Should we cursor your scroll position when the editor reopens at the new version? After saving v0.2 as v0.3 and the editor reopens at v0.3, should it remember where your cursor was and put it back? Preserving feels smoother. Resetting is simpler to build. The plan proposes resetting at first ship and revisiting if it surfaces as friction.

Section 7

What happens after this plan

You read the plan. If anything in it feels wrong — a decision that should be different, a proposed solution that doesn't match what you wanted, an "open question" you have an answer for — we revise.
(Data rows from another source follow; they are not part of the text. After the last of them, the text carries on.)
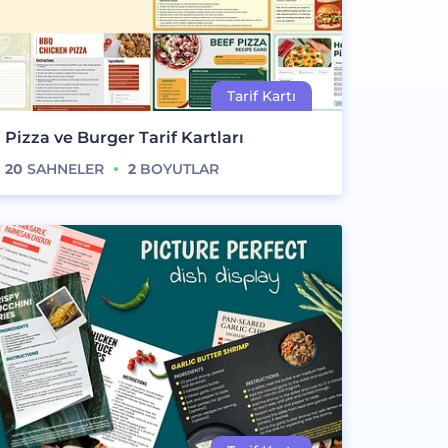
Pizza ve Burger Tarif Kartları
20
SAHNELER
2
BOYUTLAR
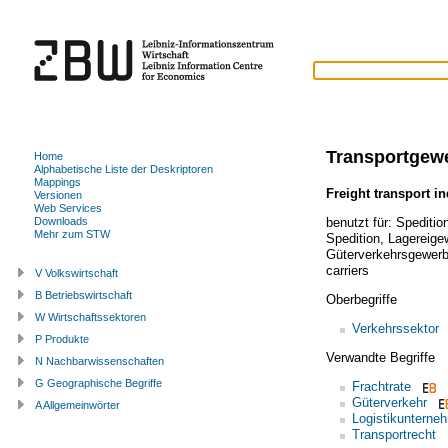
Transportgew
Home
Alphabetische Liste der Deskriptoren
Mappings
Freight transport i
Versionen
Web Services
benutzt für:
Speditio
Downloads
Mehr zum STW
Spedition
,
Lagereige
Güterverkehrsgewer
carriers
V Volkswirtschaft
B Betriebswirtschaft
Oberbegriffe
W Wirtschaftssektoren
Verkehrssektor
P Produkte
Verwandte Begriffe
N Nachbarwissenschaften
G Geographische Begriffe
Frachtrate
Güterverkehr
A Allgemeinwörter
Logistikunterne
Transportrecht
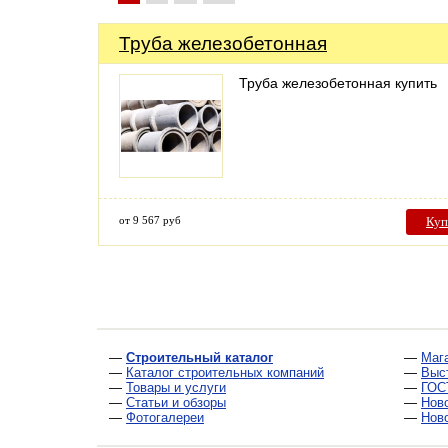
Труба железобетонная
Труба железобетонная купить
от 9 567 руб
Куп
—
Строительный каталог
—
Маг
—
Каталог строительных компаний
—
Выс
—
Товары и услуги
—
ГОС
—
Статьи и обзоры
—
Нов
—
Фотогалереи
—
Нов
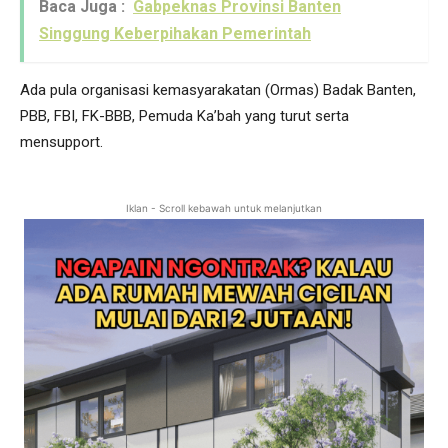
Baca Juga :
Gabpeknas Provinsi Banten
Singgung Keberpihakan Pemerintah
Ada pula organisasi kemasyarakatan (Ormas) Badak Banten,
PBB, FBI, FK-BBB, Pemuda Ka’bah yang turut serta
mensupport.
Iklan - Scroll kebawah untuk melanjutkan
When the plan is right, Claude Code executes the change request. That document is the technical companion to this plan; it has the file paths, the exact step ordering, the code structures. During execution, when we hit one of the two decision points in Section 4, I'll surface it here; you decide; we continue.

When all three parts are built, tested, and shipped, Phase 63 closes. The editor is pleasant to use. Changes are recorded. You can read the trail.

Then the architecture specification update — the work that triggered all of this — resumes against a trustworthy editor and a system that remembers what's happening over time.

Technical companion

The change request at phases/phase-63-editor-refinement/loomworks-phase-63-cr-v0_1.html is the technical artifact paired with this plan. It has the file paths, line numbers, code structures, and step ordering that Claude Code uses during execution. You don't need to read it. It's there if you want to.